= WORK ITEM =
Please copy word for word the stretch of the records from the line containing "Платье LUI JO" through the end of the records, leaving the pictures out of your answer.

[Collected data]
☆ ☆ ☆

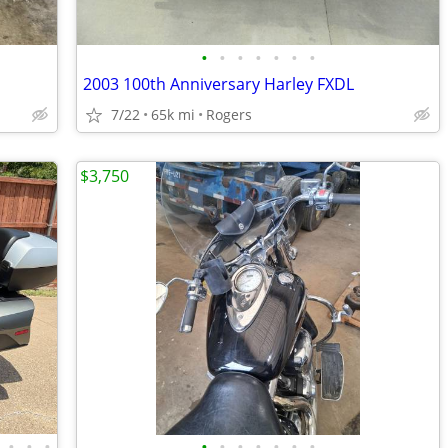
•
•
•
•
•
•
•
2003 100th Anniversary Harley FXDL
7/22
65k mi
Rogers
$3,750
•
•
•
•
•
•
•
•
•
•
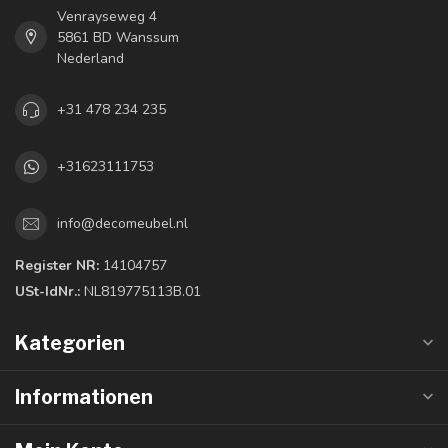
Venrayseweg 4
5861 BD Wanssum
Nederland
+31 478 234 235
+31623111753
info@decomeubel.nl
Register NR:
14104757
USt-IdNr.:
NL819775113B.01
Kategorien
Informationen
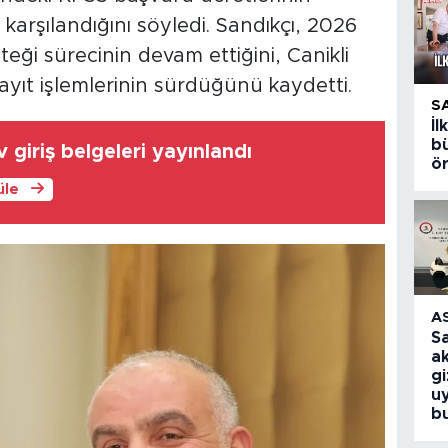
arşılandığını söyledi. Sandıkçı, 2026
ği sürecinin devam ettiğini, Canikli
yıt işlemlerinin sürdüğünü kaydetti.
S
İ
bü
 giriş belgeleri yayınlandı
ö
üle
A
S
a
g
u
b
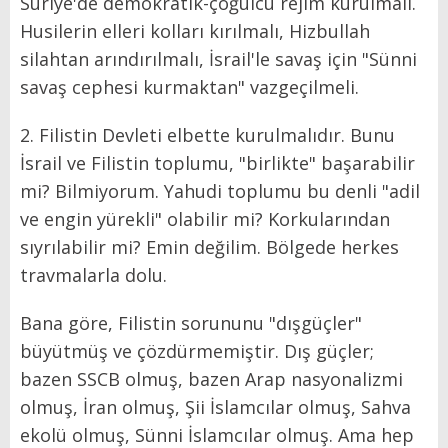
Suriye'de demokratik-çoğulcu rejim kurulmalı.
Husilerin elleri kolları kırılmalı, Hizbullah
silahtan arındırılmalı, İsrail'le savaş için "Sünni
savaş cephesi kurmaktan" vazgeçilmeli.
2. Filistin Devleti elbette kurulmalıdır. Bunu
İsrail ve Filistin toplumu, "birlikte" başarabilir
mi? Bilmiyorum. Yahudi toplumu bu denli "adil
ve engin yürekli" olabilir mi? Korkularından
sıyrılabilir mi? Emin değilim. Bölgede herkes
travmalarla dolu.
Bana göre, Filistin sorununu "dışgüçler"
büyütmüş ve çözdürmemiştir. Dış güçler;
bazen SSCB olmuş, bazen Arap nasyonalizmi
olmuş, İran olmuş, Şii İslamcılar olmuş, Sahva
ekolü olmuş, Sünni İslamcılar olmuş. Ama hep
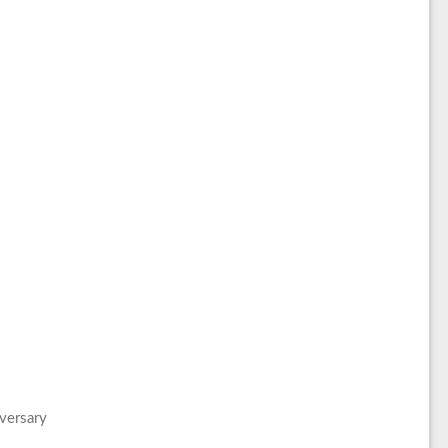
versary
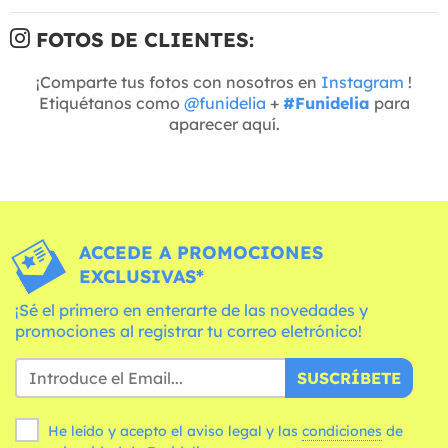
FOTOS DE CLIENTES:
¡Comparte tus fotos con nosotros en
Instagram
!
Etiquétanos como
@funidelia
+
#Funidelia
para
aparecer aquí.
ACCEDE A PROMOCIONES
EXCLUSIVAS*
¡Sé el primero en enterarte de las novedades y
promociones al registrar tu correo eletrónico!
SUSCRÍBETE
He leído y acepto el aviso legal y las
condiciones
de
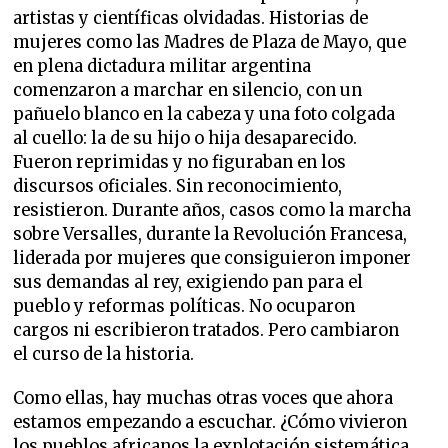
artistas y científicas olvidadas. Historias de
mujeres como las Madres de Plaza de Mayo, que
en plena dictadura militar argentina
comenzaron a marchar en silencio, con un
pañuelo blanco en la cabeza y una foto colgada
al cuello: la de su hijo o hija desaparecido.
Fueron reprimidas y no figuraban en los
discursos oficiales. Sin reconocimiento,
resistieron. Durante años, casos como la marcha
sobre Versalles, durante la Revolución Francesa,
liderada por mujeres que consiguieron imponer
sus demandas al rey, exigiendo pan para el
pueblo y reformas políticas. No ocuparon
cargos ni escribieron tratados. Pero cambiaron
el curso de la historia.
Como ellas, hay muchas otras voces que ahora
estamos empezando a escuchar. ¿Cómo vivieron
los pueblos africanos la explotación sistemática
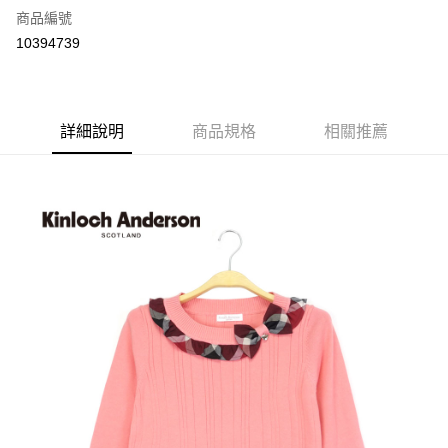
商品編號
LINE Pay
10394739
Apple Pay
街口支付
詳細說明
商品規格
相關推薦
悠遊付
ATM付款
運送方式
付款後全家取貨
每筆NT$60，滿NT$1,000(含以上)免運費
付款後7-11取貨
每筆NT$60，滿NT$1,000(含以上)免運費
宅配
免運費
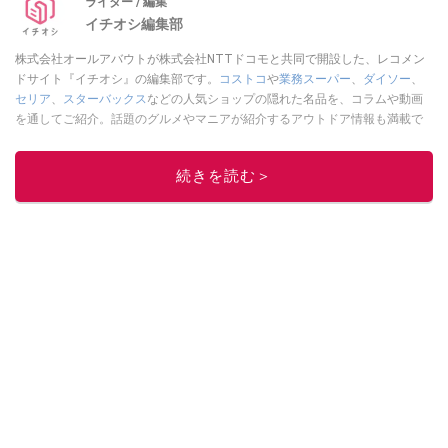
ライター / 編集
イチオシ編集部
株式会社オールアバウトが株式会社NTTドコモと共同で開設した、レコメン
ドサイト『イチオシ』の編集部です。
コストコ
や
業務スーパー
、
ダイソー
、
セリア
、
スターバックス
などの人気ショップの隠れた名品を、コラムや動画
を通してご紹介。話題のグルメやマニアが紹介するアウトドア情報も満載で
す。配信しているコンテンツは専門家やインフルエンサーが実際に使用して
レビューしています。毎日トレンド情報をお届けしているので、ぜひ
Google
続きを読む＞
ニュースでフォロー
してください！
このイチオシストの他の記事を読む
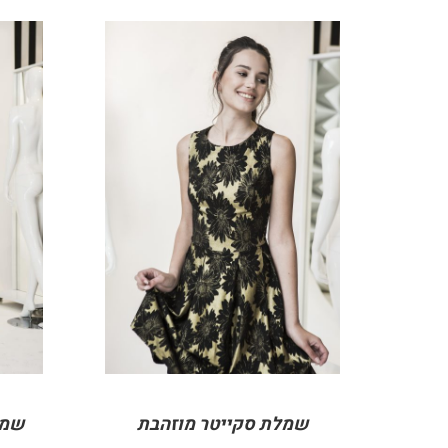
DETAILS
שמלת סקייטר מוזהבת
שמל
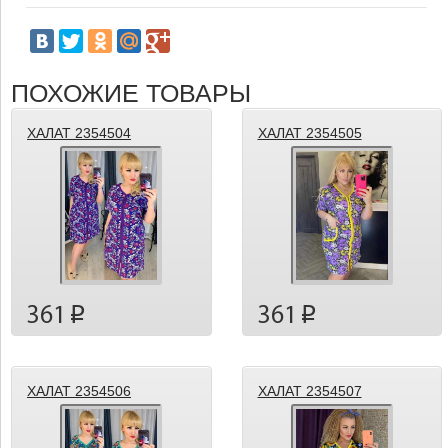
ПОХОЖИЕ ТОВАРЫ
ХАЛАТ 2354504
ХАЛАТ 2354505
361
361
p
p
ХАЛАТ 2354506
ХАЛАТ 2354507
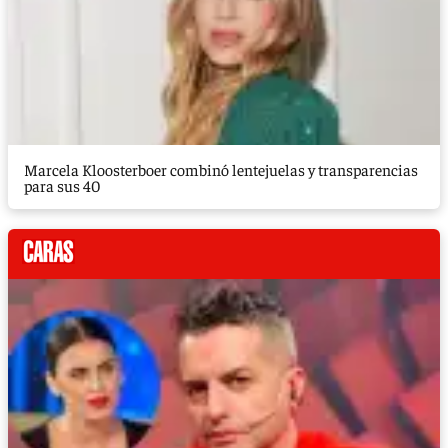
Marcela Kloosterboer combinó lentejuelas y transparencias
para sus 40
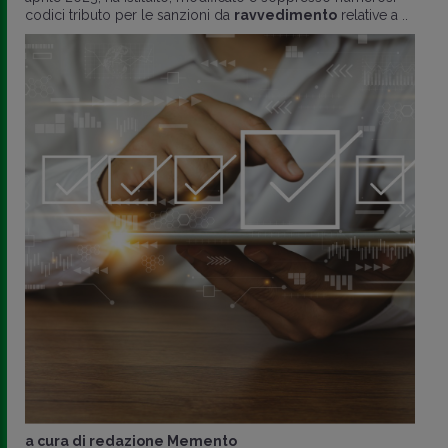
codici tributo per le sanzioni da
ravvedimento
relative a ..
a cura di
redazione Memento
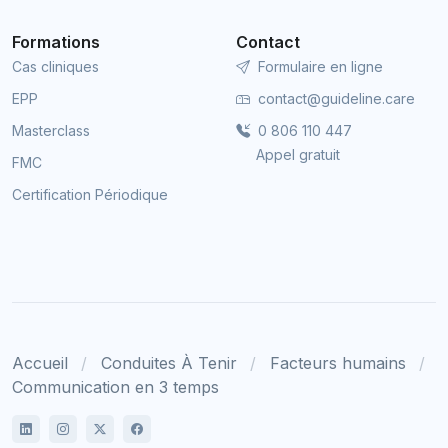
Formations
Contact
Cas cliniques
Formulaire en ligne
EPP
contact@guideline.care
Masterclass
0 806 110 447
Appel gratuit
FMC
Certification Périodique
Accueil
Conduites À Tenir
Facteurs humains
Communication en 3 temps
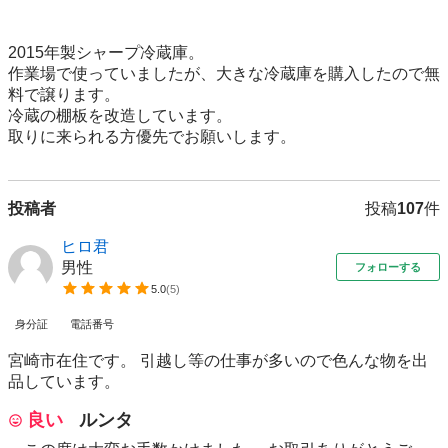
2015年製シャープ冷蔵庫。

作業場で使っていましたが、大きな冷蔵庫を購入したので無
料で譲ります。

冷蔵の棚板を改造しています。

取りに来られる方優先でお願いします。
投稿者
投稿
107
件
ヒロ君
男性
フォローする
5.0
(
5
)
身分証
電話番号
宮崎市在住です。 引越し等の仕事が多いので色んな物を出
品しています。
良い
ルンタ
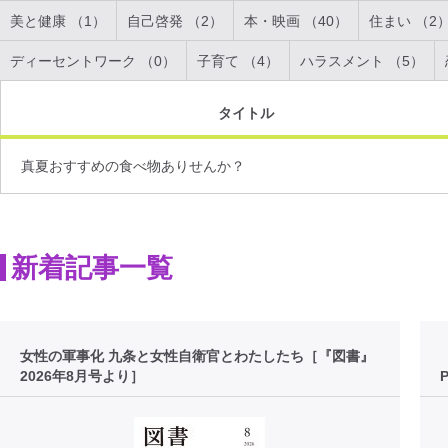
美と健康 （1）
自己啓発 （2）
本・映画 （40）
住まい （2
ディーセントワーク （0）
子育て （4）
ハラスメント （5）
タイトル
真夏おすすめの食べ物ありせんか？
新着記事一覧
女性の軍事化 九条と女性自衛官とわたしたち［『図書』
2026年8月号より］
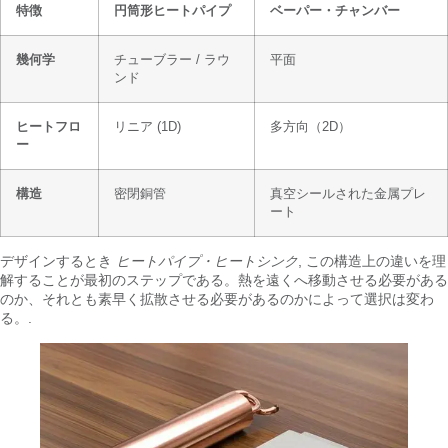
特徴
円筒形ヒートパイプ
ベーパー・チャンバー
幾何学
チューブラー / ラウ
平面
ンド
ヒートフロ
リニア (1D)
多方向（2D）
ー
構造
密閉銅管
真空シールされた金属プレ
ート
デザインするとき
ヒートパイプ・ヒートシンク
, この構造上の違いを理
解することが最初のステップである。熱を遠くへ移動させる必要がある
のか、それとも素早く拡散させる必要があるのかによって選択は変わ
る。.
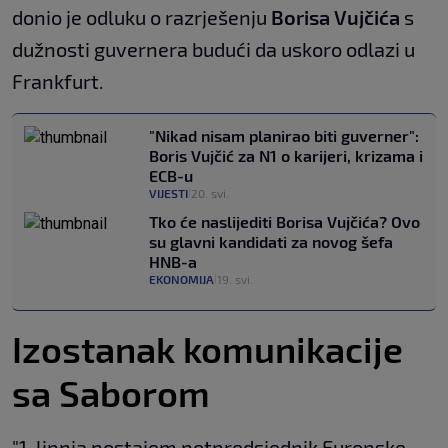
donio je odluku o razrješenju
Borisa Vujčića
s
dužnosti guvernera budući da uskoro odlazi u
Frankfurt.
"Nikad nisam planirao biti guverner":
Boris Vujčić za N1 o karijeri, krizama i
ECB-u
VIJESTI
20. svi.
|
Tko će naslijediti Borisa Vujčića? Ovo
su glavni kandidati za novog šefa
HNB-a
EKONOMIJA
19. svi.
|
Izostanak komunikacije
sa Saborom
"1. lipnja postajem potpredsjednik Europske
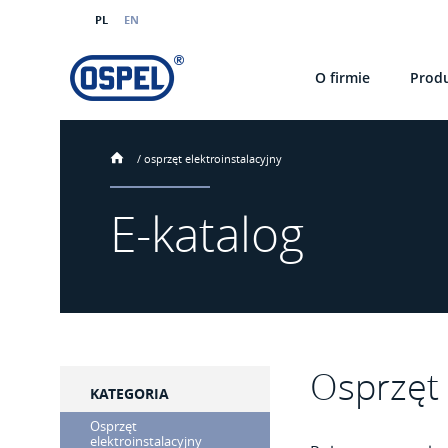
PL
EN
O firmie
Prod
/
osprzęt elektroinstalacyjny
E-katalog
Osprzęt 
KATEGORIA
Osprzęt
elektroinstalacyjny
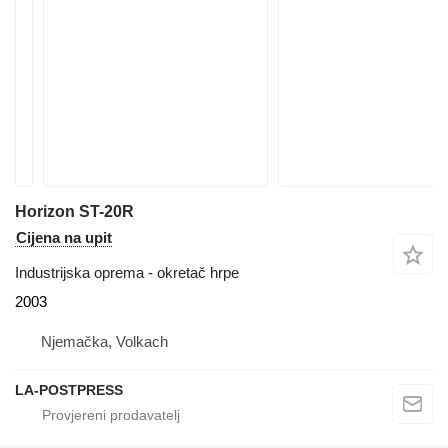
Horizon ST-20R
Cijena na upit
Industrijska oprema - okretač hrpe
2003
Njemačka, Volkach
LA-POSTPRESS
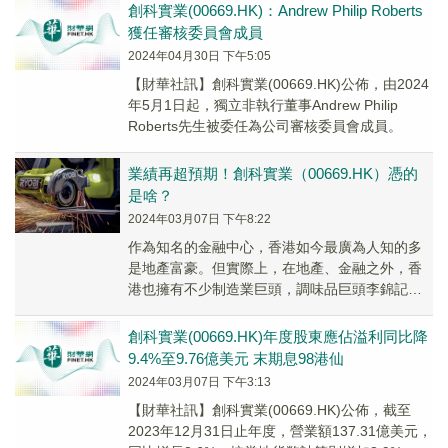
創科實業(00669.HK)：Andrew Philip Roberts
獲任審核委員會成員
2024年04月30日 下午5:05
【財華社訊】創科實業(00669.HK)公佈，由2024
年5月1日起，獨立非執行董事Andrew Philip
Roberts先生被委任為公司審核委員會成員。
業績再超預期！創科實業（00669.HK）憑的
是啥？
2024年03月07日 下午8:22
作為知名的金融中心，香港如今最廣為人知的多
是地產富豪。但實際上，在地產、金融之外，香
港也擁有不少制造業巨頭，調味品巨頭李錦記、
電動工具龍頭創科實業（00669.HK）均是其中的
佼...
創科實業(00669.HK)年度股東應佔溢利同比降
9.4%至9.76億美元 末期息98港仙
2024年03月07日 下午3:13
【財華社訊】創科實業(00669.HK)公佈，截至
2023年12月31日止年度，營業額137.31億美元，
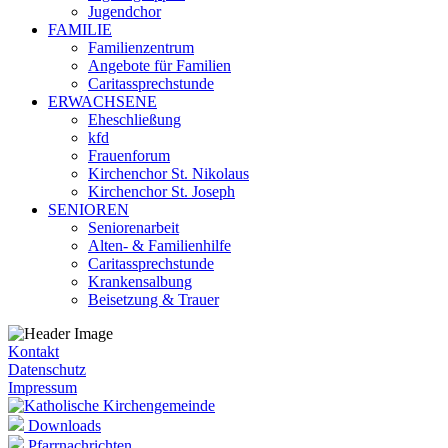
Jugendchor
FAMILIE
Familienzentrum
Angebote für Familien
Caritassprechstunde
ERWACHSENE
Eheschließung
kfd
Frauenforum
Kirchenchor St. Nikolaus
Kirchenchor St. Joseph
SENIOREN
Seniorenarbeit
Alten- & Familienhilfe
Caritassprechstunde
Krankensalbung
Beisetzung & Trauer
Kontakt
Datenschutz
Impressum
Downloads
Pfarrnachrichten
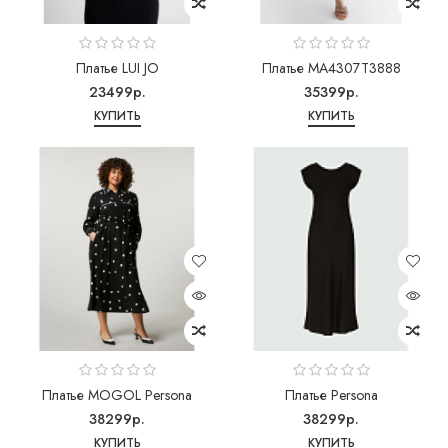
Платье LUI JO
Платье MA4307T3888
23499р.
35399р.
КУПИТЬ
КУПИТЬ
Платье MOGOL Persona
Платье Persona
38299р.
38299р.
КУПИТЬ
КУПИТЬ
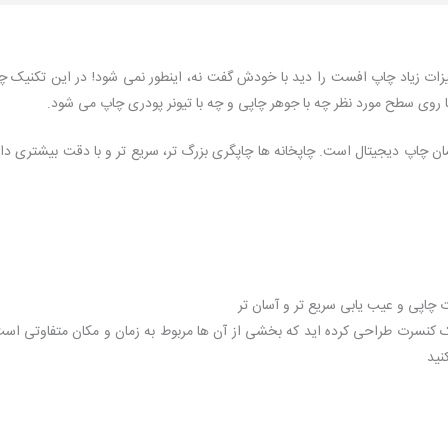
ات زیاد چاپ افست را دید با خودش گفت نه، اینطور نمی شود! در این تکنیک چا
وی سطح مورد نظر چه با جوهر چاپی و چه با تیونر پودری چاپ می شود.
ان چاپ دیجیتال است. چاپخانه ها چاپگری بزرگ تر، سریع تر و با دقت بیشتری دارن
چاپی و عیب یابی سریع تر و آسان تر
ک کنسرت طراحی کرده اید که بخشی از آن ها مربوط به زمان و مکان متفاوتی است
نید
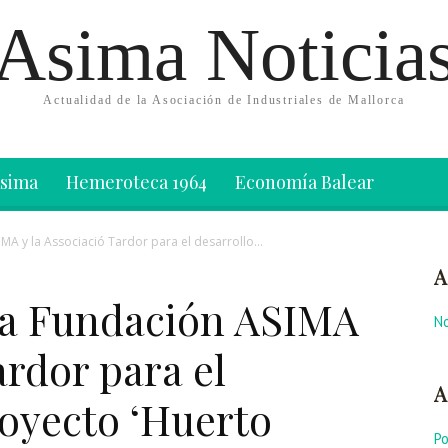
Asima Noticia
Actualidad de la Asociación de Industriales de Mallorca
Asima
Hemeroteca 1964
Economía Balear
MA y la Associació Tardor para el desarrollo...
A
la Fundación ASIMA
No
ardor para el
A
royecto ‘Huerto
P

☆ ☆ ☆

= ANSWER SECTION =
Платье LUI JO
Платье MA4307T3888
23499р.
35399р.
КУПИТЬ
КУПИТЬ
Платье MOGOL Persona
Платье Persona
38299р.
38299р.
КУПИТЬ
КУПИТЬ
ات زیاد چاپ افست را دید با خودش گفت نه، اینطور نمی شود! در این تکنیک چا
وی سطح مورد نظر چه با جوهر چاپی و چه با تیونر پودری چاپ می شود.
ان چاپ دیجیتال است. چاپخانه ها چاپگری بزرگ تر، سریع تر و با دقت بیشتری دارن
چاپی و عیب یابی سریع تر و آسان تر
ک کنسرت طراحی کرده اید که بخشی از آن ها مربوط به زمان و مکان متفاوتی است
نید
Asima Noticia
Actualidad de la Asociación de Industriales de Mallorca
Asima
Hemeroteca 1964
Economía Balear
MA y la Associació Tardor para el desarrollo...
A
la Fundación ASIMA
No
ardor para el
A
royecto ‘Huerto
P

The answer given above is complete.